:: 记录摘录 ::
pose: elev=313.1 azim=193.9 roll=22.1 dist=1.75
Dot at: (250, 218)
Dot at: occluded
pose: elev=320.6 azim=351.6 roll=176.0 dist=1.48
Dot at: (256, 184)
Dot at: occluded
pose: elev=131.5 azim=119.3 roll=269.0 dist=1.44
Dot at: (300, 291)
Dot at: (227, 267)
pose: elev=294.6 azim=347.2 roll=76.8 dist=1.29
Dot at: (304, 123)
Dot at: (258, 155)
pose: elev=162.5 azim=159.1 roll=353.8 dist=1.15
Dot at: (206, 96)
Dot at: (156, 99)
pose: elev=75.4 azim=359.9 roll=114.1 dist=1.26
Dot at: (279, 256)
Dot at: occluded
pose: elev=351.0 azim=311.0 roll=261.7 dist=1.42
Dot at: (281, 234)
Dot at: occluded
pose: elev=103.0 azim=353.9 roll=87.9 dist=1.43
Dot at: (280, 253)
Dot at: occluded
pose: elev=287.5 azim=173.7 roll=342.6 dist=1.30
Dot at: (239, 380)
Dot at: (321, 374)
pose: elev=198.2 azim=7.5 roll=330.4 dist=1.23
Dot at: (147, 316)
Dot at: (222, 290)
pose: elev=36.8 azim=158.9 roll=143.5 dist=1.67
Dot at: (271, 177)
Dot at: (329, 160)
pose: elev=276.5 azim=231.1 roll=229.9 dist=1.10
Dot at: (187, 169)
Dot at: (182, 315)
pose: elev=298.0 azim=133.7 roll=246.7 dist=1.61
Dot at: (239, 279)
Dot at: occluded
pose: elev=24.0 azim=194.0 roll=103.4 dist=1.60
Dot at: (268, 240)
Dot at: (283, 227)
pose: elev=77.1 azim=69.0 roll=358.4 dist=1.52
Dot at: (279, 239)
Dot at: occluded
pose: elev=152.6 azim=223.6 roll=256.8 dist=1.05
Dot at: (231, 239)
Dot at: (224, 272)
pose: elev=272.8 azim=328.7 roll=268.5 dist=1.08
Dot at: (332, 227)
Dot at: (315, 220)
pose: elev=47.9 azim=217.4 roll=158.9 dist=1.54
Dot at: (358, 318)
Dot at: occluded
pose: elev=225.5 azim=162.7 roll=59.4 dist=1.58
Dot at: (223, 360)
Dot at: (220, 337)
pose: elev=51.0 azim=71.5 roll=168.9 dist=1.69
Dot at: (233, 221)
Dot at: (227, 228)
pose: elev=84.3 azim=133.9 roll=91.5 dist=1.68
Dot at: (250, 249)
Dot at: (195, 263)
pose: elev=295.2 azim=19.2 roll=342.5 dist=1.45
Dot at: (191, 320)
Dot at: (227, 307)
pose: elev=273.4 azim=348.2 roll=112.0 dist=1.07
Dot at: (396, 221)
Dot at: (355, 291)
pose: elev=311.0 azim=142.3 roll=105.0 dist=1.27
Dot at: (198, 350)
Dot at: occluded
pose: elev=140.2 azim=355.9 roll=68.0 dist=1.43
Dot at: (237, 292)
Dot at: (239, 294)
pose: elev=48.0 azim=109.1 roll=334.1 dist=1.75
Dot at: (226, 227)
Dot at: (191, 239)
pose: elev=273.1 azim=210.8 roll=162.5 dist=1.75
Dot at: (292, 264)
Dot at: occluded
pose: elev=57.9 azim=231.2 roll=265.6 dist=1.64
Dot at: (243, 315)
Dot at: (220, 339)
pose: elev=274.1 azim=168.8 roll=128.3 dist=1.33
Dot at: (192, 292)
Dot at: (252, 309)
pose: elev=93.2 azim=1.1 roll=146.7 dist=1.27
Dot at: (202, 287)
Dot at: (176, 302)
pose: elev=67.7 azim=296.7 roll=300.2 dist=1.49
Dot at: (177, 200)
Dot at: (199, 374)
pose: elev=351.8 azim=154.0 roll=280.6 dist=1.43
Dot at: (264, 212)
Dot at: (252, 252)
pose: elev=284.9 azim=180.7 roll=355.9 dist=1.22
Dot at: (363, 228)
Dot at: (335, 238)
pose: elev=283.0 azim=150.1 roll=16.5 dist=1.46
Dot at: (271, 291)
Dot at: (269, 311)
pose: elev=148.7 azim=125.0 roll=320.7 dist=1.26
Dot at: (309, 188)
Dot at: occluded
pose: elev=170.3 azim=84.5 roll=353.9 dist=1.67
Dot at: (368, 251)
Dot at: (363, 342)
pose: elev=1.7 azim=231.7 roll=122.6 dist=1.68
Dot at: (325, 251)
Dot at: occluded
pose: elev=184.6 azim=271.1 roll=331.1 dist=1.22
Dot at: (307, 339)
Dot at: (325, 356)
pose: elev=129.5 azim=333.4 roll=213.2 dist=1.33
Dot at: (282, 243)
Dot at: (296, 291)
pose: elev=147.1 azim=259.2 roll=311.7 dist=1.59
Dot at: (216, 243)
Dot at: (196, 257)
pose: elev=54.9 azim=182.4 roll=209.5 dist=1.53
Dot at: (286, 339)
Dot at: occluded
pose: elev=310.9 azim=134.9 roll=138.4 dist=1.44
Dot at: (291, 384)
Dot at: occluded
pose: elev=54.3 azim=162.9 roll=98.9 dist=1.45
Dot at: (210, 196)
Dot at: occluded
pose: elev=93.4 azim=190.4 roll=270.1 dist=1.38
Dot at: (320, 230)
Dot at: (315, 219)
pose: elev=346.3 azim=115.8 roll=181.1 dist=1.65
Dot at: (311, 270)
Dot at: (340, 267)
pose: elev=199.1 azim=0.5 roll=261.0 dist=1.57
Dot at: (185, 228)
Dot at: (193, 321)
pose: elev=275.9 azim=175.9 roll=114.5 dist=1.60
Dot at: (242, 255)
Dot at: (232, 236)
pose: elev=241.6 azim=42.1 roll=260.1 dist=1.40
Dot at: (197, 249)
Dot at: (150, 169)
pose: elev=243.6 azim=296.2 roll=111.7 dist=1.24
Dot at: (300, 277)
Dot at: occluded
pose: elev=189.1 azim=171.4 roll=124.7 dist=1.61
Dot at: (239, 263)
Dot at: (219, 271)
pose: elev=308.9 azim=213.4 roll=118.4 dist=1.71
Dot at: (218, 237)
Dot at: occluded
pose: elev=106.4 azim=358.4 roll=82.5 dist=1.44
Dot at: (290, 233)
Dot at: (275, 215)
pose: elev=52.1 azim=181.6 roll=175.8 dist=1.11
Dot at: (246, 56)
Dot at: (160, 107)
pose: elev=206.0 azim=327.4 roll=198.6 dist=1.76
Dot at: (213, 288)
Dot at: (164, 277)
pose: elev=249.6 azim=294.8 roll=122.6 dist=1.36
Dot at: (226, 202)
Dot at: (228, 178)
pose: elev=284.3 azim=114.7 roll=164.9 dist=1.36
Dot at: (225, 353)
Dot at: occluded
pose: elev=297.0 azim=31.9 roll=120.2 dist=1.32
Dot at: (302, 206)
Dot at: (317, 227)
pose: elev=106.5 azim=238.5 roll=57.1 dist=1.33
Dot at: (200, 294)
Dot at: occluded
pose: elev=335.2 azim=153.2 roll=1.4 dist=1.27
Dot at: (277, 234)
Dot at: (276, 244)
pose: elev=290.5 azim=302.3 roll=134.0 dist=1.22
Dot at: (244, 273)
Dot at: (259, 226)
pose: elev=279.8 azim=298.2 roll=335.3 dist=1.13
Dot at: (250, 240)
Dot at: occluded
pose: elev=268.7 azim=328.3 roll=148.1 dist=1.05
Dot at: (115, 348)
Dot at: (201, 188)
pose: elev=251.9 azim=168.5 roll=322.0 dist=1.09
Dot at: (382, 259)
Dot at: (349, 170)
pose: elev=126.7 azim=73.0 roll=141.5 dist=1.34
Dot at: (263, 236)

:: 任务要求 ::
把上面材料从开头起，直到含有“Dot at: (195, 263)”的那一行为止的部分照样抄写一遍，首尾两行都要包括在内。

:: 参考解答 ::
pose: elev=313.1 azim=193.9 roll=22.1 dist=1.75
Dot at: (250, 218)
Dot at: occluded
pose: elev=320.6 azim=351.6 roll=176.0 dist=1.48
Dot at: (256, 184)
Dot at: occluded
pose: elev=131.5 azim=119.3 roll=269.0 dist=1.44
Dot at: (300, 291)
Dot at: (227, 267)
pose: elev=294.6 azim=347.2 roll=76.8 dist=1.29
Dot at: (304, 123)
Dot at: (258, 155)
pose: elev=162.5 azim=159.1 roll=353.8 dist=1.15
Dot at: (206, 96)
Dot at: (156, 99)
pose: elev=75.4 azim=359.9 roll=114.1 dist=1.26
Dot at: (279, 256)
Dot at: occluded
pose: elev=351.0 azim=311.0 roll=261.7 dist=1.42
Dot at: (281, 234)
Dot at: occluded
pose: elev=103.0 azim=353.9 roll=87.9 dist=1.43
Dot at: (280, 253)
Dot at: occluded
pose: elev=287.5 azim=173.7 roll=342.6 dist=1.30
Dot at: (239, 380)
Dot at: (321, 374)
pose: elev=198.2 azim=7.5 roll=330.4 dist=1.23
Dot at: (147, 316)
Dot at: (222, 290)
pose: elev=36.8 azim=158.9 roll=143.5 dist=1.67
Dot at: (271, 177)
Dot at: (329, 160)
pose: elev=276.5 azim=231.1 roll=229.9 dist=1.10
Dot at: (187, 169)
Dot at: (182, 315)
pose: elev=298.0 azim=133.7 roll=246.7 dist=1.61
Dot at: (239, 279)
Dot at: occluded
pose: elev=24.0 azim=194.0 roll=103.4 dist=1.60
Dot at: (268, 240)
Dot at: (283, 227)
pose: elev=77.1 azim=69.0 roll=358.4 dist=1.52
Dot at: (279, 239)
Dot at: occluded
pose: elev=152.6 azim=223.6 roll=256.8 dist=1.05
Dot at: (231, 239)
Dot at: (224, 272)
pose: elev=272.8 azim=328.7 roll=268.5 dist=1.08
Dot at: (332, 227)
Dot at: (315, 220)
pose: elev=47.9 azim=217.4 roll=158.9 dist=1.54
Dot at: (358, 318)
Dot at: occluded
pose: elev=225.5 azim=162.7 roll=59.4 dist=1.58
Dot at: (223, 360)
Dot at: (220, 337)
pose: elev=51.0 azim=71.5 roll=168.9 dist=1.69
Dot at: (233, 221)
Dot at: (227, 228)
pose: elev=84.3 azim=133.9 roll=91.5 dist=1.68
Dot at: (250, 249)
Dot at: (195, 263)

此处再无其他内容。